> Problem: In the records below, find the line holding "5dr Petrol S Tronic Euro" and the line holding "This 2024 Audi". Set down both, with every line between them, exactly.

> Records for this task:
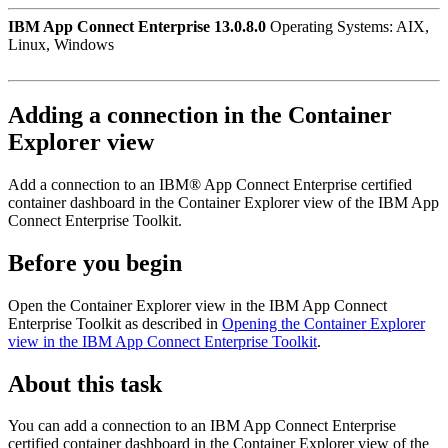
IBM App Connect Enterprise 13.0.8.0
Operating Systems: AIX,
Linux, Windows
Adding a connection in the
Container
Explorer view
Add a connection to an
IBM® App Connect Enterprise
certified
container
dashboard in the
Container Explorer view
of the
IBM App
Connect Enterprise Toolkit
.
Before you begin
Open the
Container Explorer view
in the
IBM App Connect
Enterprise Toolkit
as described in
Opening the Container Explorer
view in the IBM App Connect Enterprise Toolkit
.
About this task
You can add a connection to an
IBM App Connect Enterprise
certified container
dashboard in the
Container Explorer view
of the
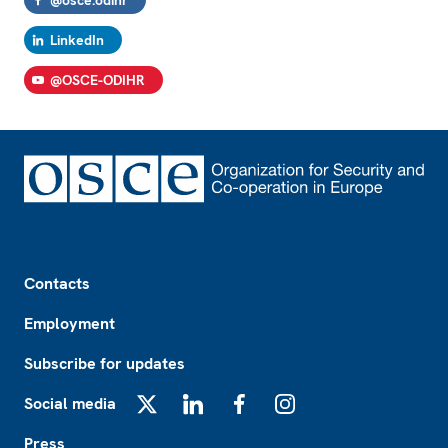
@osce.odihr
LinkedIn
@OSCE-ODIHR
Footer
Contacts
Employment
Subscribe for updates
Social media
X
LinkedIn
Facebook
Instagram
Press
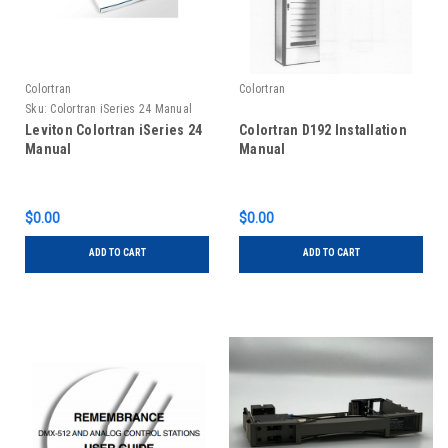
Colortran
Colortran
Sku:
Colortran iSeries 24 Manual
Leviton Colortran iSeries 24
Colortran D192 Installation
Manual
Manual
$0.00
$0.00
ADD TO CART
ADD TO CART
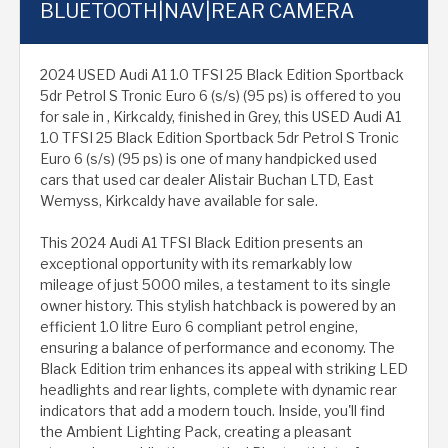
BLUETOOTH|NAV|REAR CAMERA
2024 USED Audi A1 1.0 TFSI 25 Black Edition Sportback
5dr Petrol S Tronic Euro 6 (s/s) (95 ps) is offered to you
for sale in , Kirkcaldy, finished in Grey, this USED Audi A1
1.0 TFSI 25 Black Edition Sportback 5dr Petrol S Tronic
Euro 6 (s/s) (95 ps) is one of many handpicked used
cars that used car dealer Alistair Buchan LTD, East
Wemyss, Kirkcaldy have available for sale.
This 2024 Audi A1 TFSI Black Edition presents an
exceptional opportunity with its remarkably low
mileage of just 5000 miles, a testament to its single
owner history. This stylish hatchback is powered by an
efficient 1.0 litre Euro 6 compliant petrol engine,
ensuring a balance of performance and economy. The
Black Edition trim enhances its appeal with striking LED
headlights and rear lights, complete with dynamic rear
indicators that add a modern touch. Inside, you'll find
the Ambient Lighting Pack, creating a pleasant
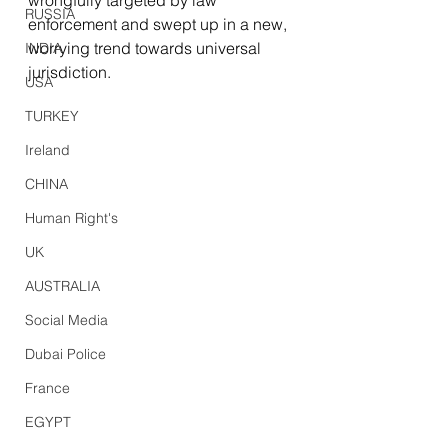
wrongfully targeted by law 
RUSSIA
enforcement and swept up in a new, 
worrying trend towards universal 
INDIA
jurisdiction.
USA
TURKEY
Ireland
CHINA
Human Right's
UK
AUSTRALIA
Social Media
Dubai Police
France
EGYPT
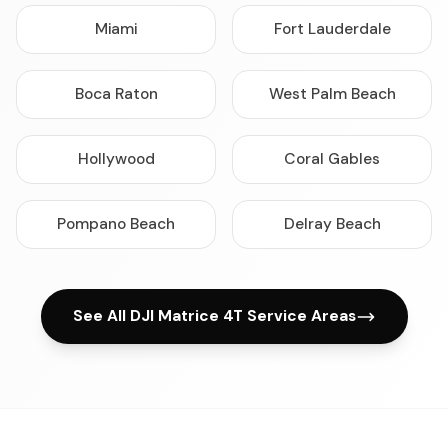
Miami
Fort Lauderdale
Boca Raton
West Palm Beach
Hollywood
Coral Gables
Pompano Beach
Delray Beach
See All DJI Matrice 4T Service Areas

> Exercise result:
5dr Petrol S Tronic Euro 6 (s/s) (95 ps) is offered to you
for sale in , Kirkcaldy, finished in Grey, this USED Audi A1
1.0 TFSI 25 Black Edition Sportback 5dr Petrol S Tronic
Euro 6 (s/s) (95 ps) is one of many handpicked used
cars that used car dealer Alistair Buchan LTD, East
Wemyss, Kirkcaldy have available for sale.
This 2024 Audi A1 TFSI Black Edition presents an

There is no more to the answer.